Dalam pertemuan tersebut, Rini Ridiswati dan Slamet Rusyadi diterima oleh Kepala SMK Tirtayasa Ciracap, Mamah Rukoyah. Pertemuan berlangsung dalam suasana komunikatif dan menjadi bagian dari upaya memperkuat sinergi antara KUA dan lembaga pendidikan dalam pembinaan generasi muda.
Pembahasan difokuskan pada penentuan waktu dan kesiapan teknis pelaksanaan BRUS. Koordinasi sejak awal dinilai penting agar kegiatan dapat dilaksanakan secara efektif serta memberikan ruang yang nyaman bagi para siswa untuk memperoleh pembinaan dan berdiskusi mengenai berbagai persoalan yang berkaitan dengan kehidupan remaja.
Kepala KUA Kecamatan Ciracap, H. Sulaeman Jamal, S.Ag., menyampaikan apresiasi kepada pihak SMK Tirtayasa atas keterbukaan dan dukungan terhadap rencana pelaksanaan BRUS.
“Kami menyampaikan apresiasi kepada Ibu Kepala SMK Tirtayasa beserta jajaran atas sambutan dan kerja samanya. BRUS merupakan ikhtiar KUA untuk hadir lebih dekat dengan remaja, memberikan pembinaan, sekaligus membekali mereka dengan pemahaman yang baik dalam menghadapi masa depan,” ujar H. Sulaeman Jamal.

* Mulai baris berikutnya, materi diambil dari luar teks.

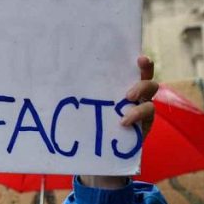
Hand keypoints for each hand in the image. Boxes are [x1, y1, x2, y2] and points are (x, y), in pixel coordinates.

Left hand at [80, 56, 157, 188]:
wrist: (96, 145)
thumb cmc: (88, 116)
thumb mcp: (84, 101)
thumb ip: (78, 91)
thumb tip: (52, 78)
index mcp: (124, 83)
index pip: (136, 69)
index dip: (143, 63)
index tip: (139, 59)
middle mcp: (137, 94)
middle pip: (149, 83)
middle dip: (142, 85)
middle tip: (129, 95)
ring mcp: (142, 110)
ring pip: (151, 102)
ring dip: (140, 106)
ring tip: (124, 114)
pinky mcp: (144, 125)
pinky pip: (147, 120)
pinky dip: (137, 119)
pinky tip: (123, 124)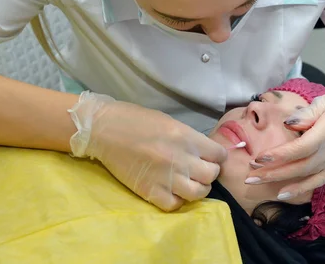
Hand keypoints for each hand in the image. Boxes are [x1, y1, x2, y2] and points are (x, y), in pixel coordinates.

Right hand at [68, 91, 226, 210]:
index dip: (217, 157)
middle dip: (209, 173)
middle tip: (200, 170)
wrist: (104, 130)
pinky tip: (173, 192)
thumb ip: (189, 139)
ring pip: (198, 193)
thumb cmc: (137, 120)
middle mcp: (181, 159)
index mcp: (187, 138)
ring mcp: (166, 177)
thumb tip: (204, 152)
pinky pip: (174, 205)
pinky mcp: (150, 191)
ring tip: (189, 183)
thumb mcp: (171, 123)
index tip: (211, 157)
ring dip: (197, 188)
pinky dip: (177, 201)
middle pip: (211, 175)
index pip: (219, 155)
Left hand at [248, 83, 324, 200]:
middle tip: (250, 175)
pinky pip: (317, 183)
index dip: (280, 154)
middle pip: (299, 166)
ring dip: (280, 182)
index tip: (260, 157)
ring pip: (306, 177)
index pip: (301, 147)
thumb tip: (289, 123)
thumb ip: (308, 112)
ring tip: (258, 184)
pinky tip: (282, 194)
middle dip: (273, 172)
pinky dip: (299, 190)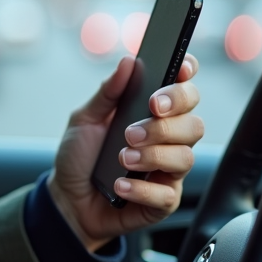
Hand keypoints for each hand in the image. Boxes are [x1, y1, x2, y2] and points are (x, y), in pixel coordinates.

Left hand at [47, 54, 203, 252]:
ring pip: (185, 158)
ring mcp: (168, 170)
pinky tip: (119, 186)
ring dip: (151, 156)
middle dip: (164, 125)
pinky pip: (167, 193)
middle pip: (194, 124)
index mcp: (153, 114)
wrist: (67, 198)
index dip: (187, 78)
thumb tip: (128, 62)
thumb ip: (107, 92)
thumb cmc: (81, 156)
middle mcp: (168, 139)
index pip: (184, 90)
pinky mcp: (164, 200)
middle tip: (131, 132)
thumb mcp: (85, 119)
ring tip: (122, 158)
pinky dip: (141, 189)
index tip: (178, 71)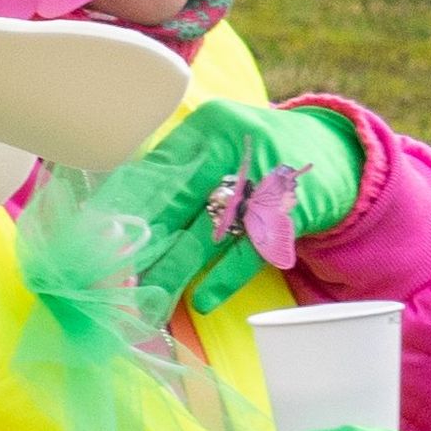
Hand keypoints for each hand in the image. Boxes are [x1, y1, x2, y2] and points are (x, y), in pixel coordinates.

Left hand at [91, 100, 365, 318]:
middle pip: (172, 204)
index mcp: (209, 127)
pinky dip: (222, 279)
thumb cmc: (262, 155)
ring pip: (203, 234)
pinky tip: (199, 302)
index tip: (90, 241)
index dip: (121, 210)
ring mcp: (263, 182)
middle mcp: (234, 148)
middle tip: (105, 280)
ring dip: (171, 272)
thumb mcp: (220, 146)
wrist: (340, 157)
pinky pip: (248, 253)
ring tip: (143, 303)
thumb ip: (176, 173)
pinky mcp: (288, 215)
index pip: (153, 172)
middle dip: (137, 246)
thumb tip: (115, 216)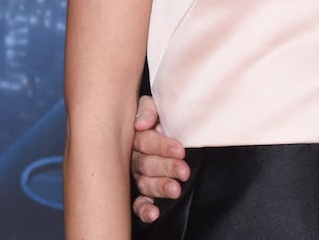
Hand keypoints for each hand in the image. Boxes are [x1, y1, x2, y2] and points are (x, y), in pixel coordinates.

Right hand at [130, 95, 189, 222]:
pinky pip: (139, 203)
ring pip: (145, 183)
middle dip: (167, 168)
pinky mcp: (142, 192)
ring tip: (175, 190)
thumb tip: (141, 123)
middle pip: (147, 164)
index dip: (163, 146)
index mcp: (137, 138)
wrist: (159, 124)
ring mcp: (138, 176)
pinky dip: (144, 210)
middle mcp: (135, 158)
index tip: (180, 150)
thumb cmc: (158, 116)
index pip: (146, 142)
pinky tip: (153, 213)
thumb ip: (148, 109)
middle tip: (183, 171)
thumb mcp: (154, 105)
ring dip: (160, 188)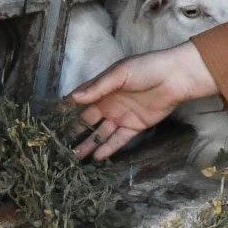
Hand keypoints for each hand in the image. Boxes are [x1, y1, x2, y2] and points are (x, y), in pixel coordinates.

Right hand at [71, 42, 217, 160]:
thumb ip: (98, 87)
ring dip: (88, 144)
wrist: (176, 77)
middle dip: (74, 133)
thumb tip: (73, 98)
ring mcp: (121, 116)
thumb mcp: (120, 73)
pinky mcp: (135, 126)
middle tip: (58, 147)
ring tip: (73, 158)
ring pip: (100, 133)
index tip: (50, 125)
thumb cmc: (147, 68)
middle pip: (87, 121)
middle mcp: (108, 103)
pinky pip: (118, 140)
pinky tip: (96, 158)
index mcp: (102, 88)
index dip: (66, 113)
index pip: (80, 102)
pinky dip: (107, 148)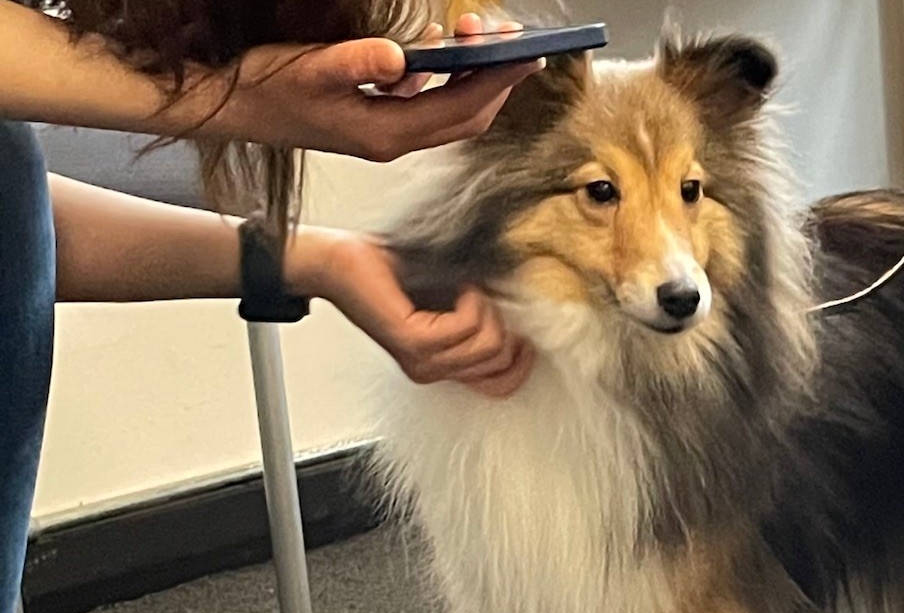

Ia menambahkan, pembinaan remaja membutuhkan sinergi antara keluarga, sekolah, pemerintah, dan unsur keagamaan. Karena itu, kerja sama dengan satuan pendidikan menjadi bagian penting dalam memperluas jangkauan penyuluhan kepada generasi muda.
“Kami berharap koordinasi ini menjadi awal dari kerja sama yang berkelanjutan. Sekolah memiliki peran penting dalam membentuk karakter dan wawasan peserta didik, sementara KUA melalui Penyuluh Agama dapat memberikan penguatan dari sisi keagamaan dan persiapan menghadapi kehidupan berkeluarga,” tambahnya.
Penyuluh Agama KUA Ciracap juga berharap pelaksanaan BRUS nantinya dapat menjadi ruang edukasi yang komunikatif dan sesuai dengan karakter remaja. Materi pembinaan diharapkan dapat membantu peserta didik memahami pentingnya menjaga diri, membangun karakter, serta mempersiapkan masa depan secara positif.
Melalui koordinasi tersebut, KUA Ciracap terus menguatkan kolaborasi dengan lembaga pendidikan sebagai bagian dari upaya menghadirkan pembinaan remaja yang edukatif, komunikatif, dan berkelanjutan. BRUS diharapkan dapat menjadi salah satu ruang bagi remaja untuk memperoleh pengetahuan dan pendampingan dalam mempersiapkan masa depan yang lebih baik.